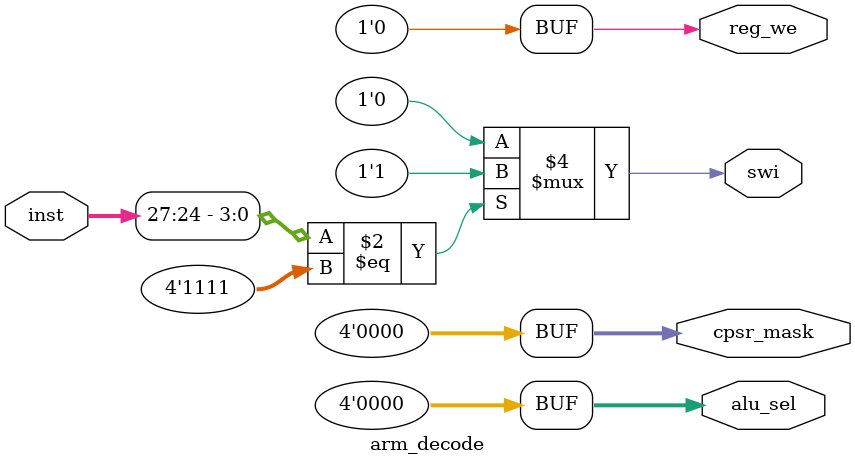
<source format=sv>
/*
 *
 * Redistributions of any form whatsoever must retain and/or include the
 * following acknowledgment, notices and disclaimer:
 *
 * This product includes software developed by Carnegie Mellon University.
 *
 * Copyright (c) 2004 by Babak Falsafi and James Hoe,
 * Computer Architecture Lab at Carnegie Mellon (CALCM),
 * Carnegie Mellon University.
 *
 * This source file was modified by Xiao Bo Zhao for the class 18-447 in
 * order to meet the requirements of an ARM processor.
 *
 * You may not use the name "Carnegie Mellon University" or derivations
 * thereof to endorse or promote products derived from this software.
 *
 * If you modify the software you must place a notice on or within any
 * modified version provided or made available to any third party stating
 * that you have modified the software.  The notice shall include at least
 * your name, address, phone number, email address and the date and purpose
 * of the modification.
 *
 * THE SOFTWARE IS PROVIDED "AS-IS" WITHOUT ANY WARRANTY OF ANY KIND, EITHER
 * EXPRESS, IMPLIED OR STATUTORY, INCLUDING BUT NOT LIMITED TO ANYWARRANTY
 * THAT THE SOFTWARE WILL CONFORM TO SPECIFICATIONS OR BE ERROR-FREE AND ANY
 * IMPLIED WARRANTIES OF MERCHANTABILITY, FITNESS FOR A PARTICULAR PURPOSE,
 * TITLE, OR NON-INFRINGEMENT.  IN NO EVENT SHALL CARNEGIE MELLON UNIVERSITY
 * BE LIABLE FOR ANY DAMAGES, INCLUDING BUT NOT LIMITED TO DIRECT, INDIRECT,
 * SPECIAL OR CONSEQUENTIAL DAMAGES, ARISING OUT OF, RESULTING FROM, OR IN
 * ANY WAY CONNECTED WITH THIS SOFTWARE (WHETHER OR NOT BASED UPON WARRANTY,
 * CONTRACT, TORT OR OTHERWISE).
 *
 */

// Include the ARM constants
`include "arm_defines.vh"
`include "internal_defines.vh"

////
//// arm_decode: Decode ARM instructions
////
//// inst       (input)  - Instruction inst
//// alu_sel    (output) - Selects the ALU function
//// reg_we     (output) - Write to the register file
//// cpsr_mask  (output) - Write to which NZCV flag
//// swi        (output) - Indicates swi encountered
////
module arm_decode
(
  // Outputs
  reg_we, cpsr_mask, alu_sel, swi,
  // Inputs
  inst
);

  input       [31:0] inst;
  output reg  reg_we;
  output reg  [3:0] cpsr_mask;
  output reg  swi;
  output reg  [3:0] alu_sel;

  // A rather boring decoder right now
  always_comb begin
    alu_sel = 4'h0;
    swi = 0;
    reg_we = 0;
    cpsr_mask = 4'b0000;

    if (inst[27:24] == 4'b1111)
      swi = 1;
  end

endmodule

</source>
_ _ _ _ _ _ _
**Job item**
Reply with the number of lines above in which the word "modified" appears, and with nothing else.

**Output for this task**
3